• [WORK TASK]:
What you write should match, word for word, the lines from the one containing "13:30 - 15:30" through the end of the data, with no pictures.

• [INFORMATION SHOWN]:

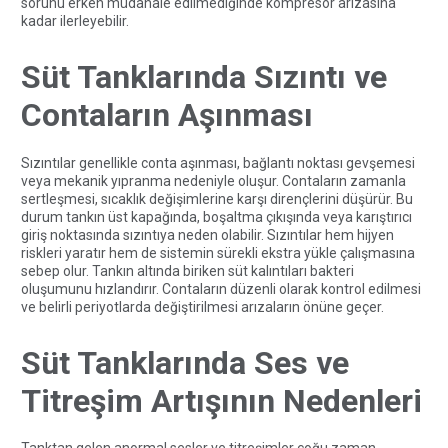
sorunu erken müdahale edilmediğinde kompresör arızasına
kadar ilerleyebilir.
Süt Tanklarında Sızıntı ve
Contaların Aşınması
Sızıntılar genellikle conta aşınması, bağlantı noktası gevşemesi
veya mekanik yıpranma nedeniyle oluşur. Contaların zamanla
sertleşmesi, sıcaklık değişimlerine karşı dirençlerini düşürür. Bu
durum tankın üst kapağında, boşaltma çıkışında veya karıştırıcı
giriş noktasında sızıntıya neden olabilir. Sızıntılar hem hijyen
riskleri yaratır hem de sistemin sürekli ekstra yükle çalışmasına
sebep olur. Tankın altında biriken süt kalıntıları bakteri
oluşumunu hızlandırır. Contaların düzenli olarak kontrol edilmesi
ve belirli periyotlarda değiştirilmesi arızaların önüne geçer.
Süt Tanklarında Ses ve
Titreşim Artışının Nedenleri
Tanktan gelen anormal sesler ve titreşimler çoğu zaman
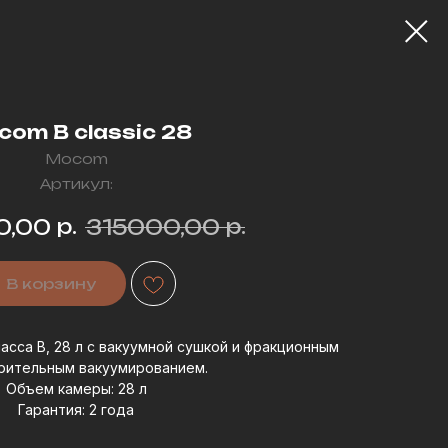
om B classic 28
Mocom
Артикул:
р.
р.
0,00
315000,00
В корзину
ласса B, 28 л с вакуумной сушкой и фракционным
рительным вакуумированием.
Объем камеры: 28 л
Гарантия: 2 года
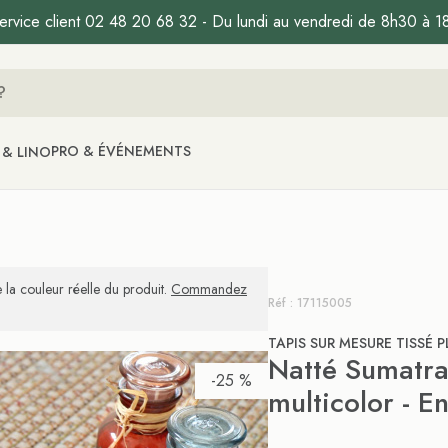
ervice client 02 48 20 68 32 - Du lundi au vendredi de 8h30 à 1
PRO & ÉVÉNEMENTS
 & LINO
 la couleur réelle du produit.
Commandez
Réf : 17115005
TAPIS SUR MESURE TISSÉ P
Natté Sumatra
-25 %
multicolor - En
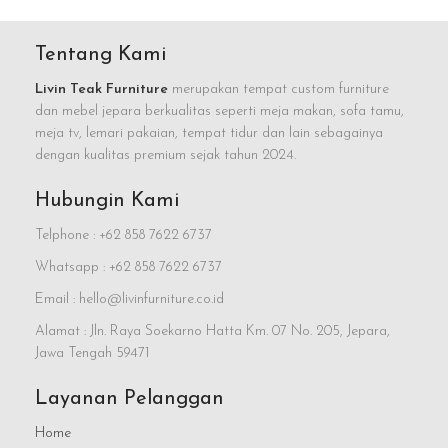
Tentang Kami
Livin Teak Furniture
merupakan tempat custom furniture
dan mebel jepara berkualitas seperti meja makan, sofa tamu,
meja tv, lemari pakaian, tempat tidur dan lain sebagainya
dengan kualitas premium sejak tahun 2024.
Hubungin Kami
Telphone : +62 858 7622 6737
Whatsapp : +62 858 7622 6737
Email : hello@livinfurniture.co.id
Alamat : Jln. Raya Soekarno Hatta Km. 07 No. 205, Jepara,
Jawa Tengah 59471
Layanan Pelanggan
Home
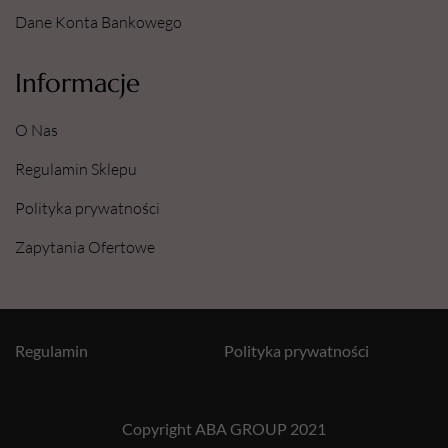
Dane Konta Bankowego
Informacje
O Nas
Regulamin Sklepu
Polityka prywatności
Zapytania Ofertowe
Regulamin
Polityka prywatności
Copyright ABA GROUP 2021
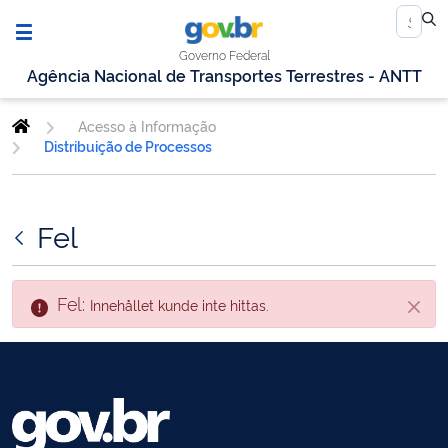
Governo Federal
Agência Nacional de Transportes Terrestres - ANTT
Acesso à Informação
Distribuição de Processos
Fel
Fel:
Innehållet kunde inte hittas.
Stäng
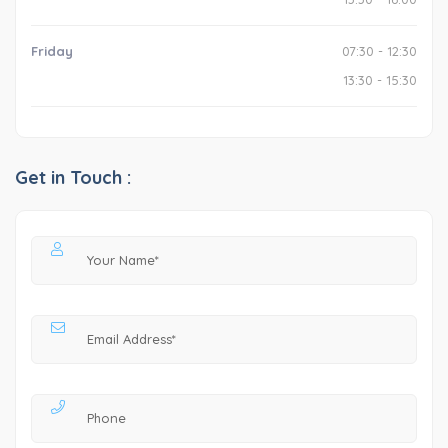
Friday
07:30 - 12:30
13:30 - 15:30
Get in Touch :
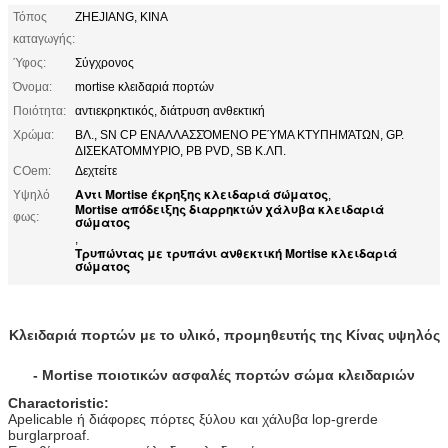
Τόπος
ZHEJIANG, ΚΙΝΑ
καταγωγής:
Ύφος:
Σύγχρονος
Όνομα:
mortise κλειδαριά πορτών
Ποιότητα:
αντιεκρηκτικός, διάτρυση ανθεκτική
Χρώμα:
ΒΛ., SN CP ΕΝΑΛΛΑΣΣΌΜΕΝΟ ΡΕΎΜΑ ΚΤΥΠΗΜΆΤΩΝ, GP.
ΔΙΣΕΚΑΤΟΜΜΥΡΙΟ, PB PVD, SB Κ.ΛΠ.
COem:
Δεχτείτε
Αντι Mortise έκρηξης κλειδαριά σώματος
Υψηλό
,
Mortise απόδειξης διαρρηκτών χάλυβα κλειδαριά
φως:
σώματος
,
Τρυπώντας με τρυπάνι ανθεκτική Mortise κλειδαριά
σώματος
Κλειδαριά πορτών με το υλικό, προμηθευτής της Κίνας υψηλός
- Mortise ποιοτικών ασφαλές πορτών σώμα κλειδαριών
Charactoristic:
Apelicable ή διάφορες πόρτες ξύλου και χάλυβα lop-grerde
burglarproaf.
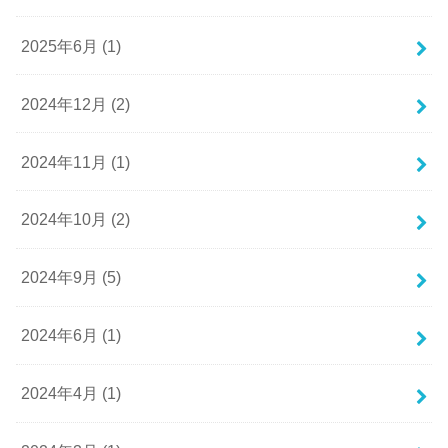
2025年6月 (1)
2024年12月 (2)
2024年11月 (1)
2024年10月 (2)
2024年9月 (5)
2024年6月 (1)
2024年4月 (1)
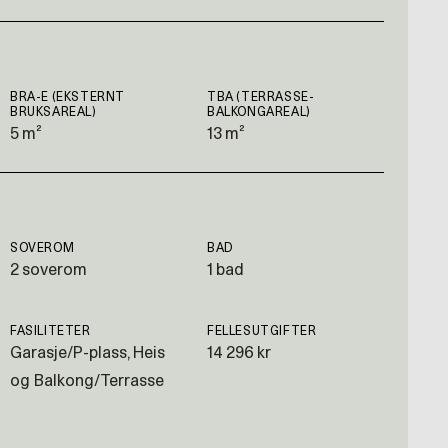
BRA-E (EKSTERNT
TBA (TERRASSE-
BRUKSAREAL)
BALKONGAREAL)
5 m²
13 m²
SOVEROM
BAD
2 soverom
1 bad
FASILITETER
FELLESUTGIFTER
Garasje/P-plass, Heis
14 296 kr
og Balkong/Terrasse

• [SOLUTION FOR THIS TASK]:
13:30 - 15:30
Get in Touch :
Τόπος
ZHEJIANG, ΚΙΝΑ
καταγωγής:
Ύφος:
Σύγχρονος
Όνομα:
mortise κλειδαριά πορτών
Ποιότητα:
αντιεκρηκτικός, διάτρυση ανθεκτική
Χρώμα:
ΒΛ., SN CP ΕΝΑΛΛΑΣΣΌΜΕΝΟ ΡΕΎΜΑ ΚΤΥΠΗΜΆΤΩΝ, GP.
ΔΙΣΕΚΑΤΟΜΜΥΡΙΟ, PB PVD, SB Κ.ΛΠ.
COem:
Δεχτείτε
Αντι Mortise έκρηξης κλειδαριά σώματος
Υψηλό
,
Mortise απόδειξης διαρρηκτών χάλυβα κλειδαριά
φως:
σώματος
,
Τρυπώντας με τρυπάνι ανθεκτική Mortise κλειδαριά
σώματος
Κλειδαριά πορτών με το υλικό, προμηθευτής της Κίνας υψηλός
- Mortise ποιοτικών ασφαλές πορτών σώμα κλειδαριών
Charactoristic:
Apelicable ή διάφορες πόρτες ξύλου και χάλυβα lop-grerde
burglarproaf.
2025年6月 (1)
2024年12月 (2)
2024年11月 (1)
2024年10月 (2)
2024年9月 (5)
2024年6月 (1)
2024年4月 (1)
BRA-E (EKSTERNT
TBA (TERRASSE-
BRUKSAREAL)
BALKONGAREAL)
5 m²
13 m²
SOVEROM
BAD
2 soverom
1 bad
FASILITETER
FELLESUTGIFTER
Garasje/P-plass, Heis
14 296 kr
og Balkong/Terrasse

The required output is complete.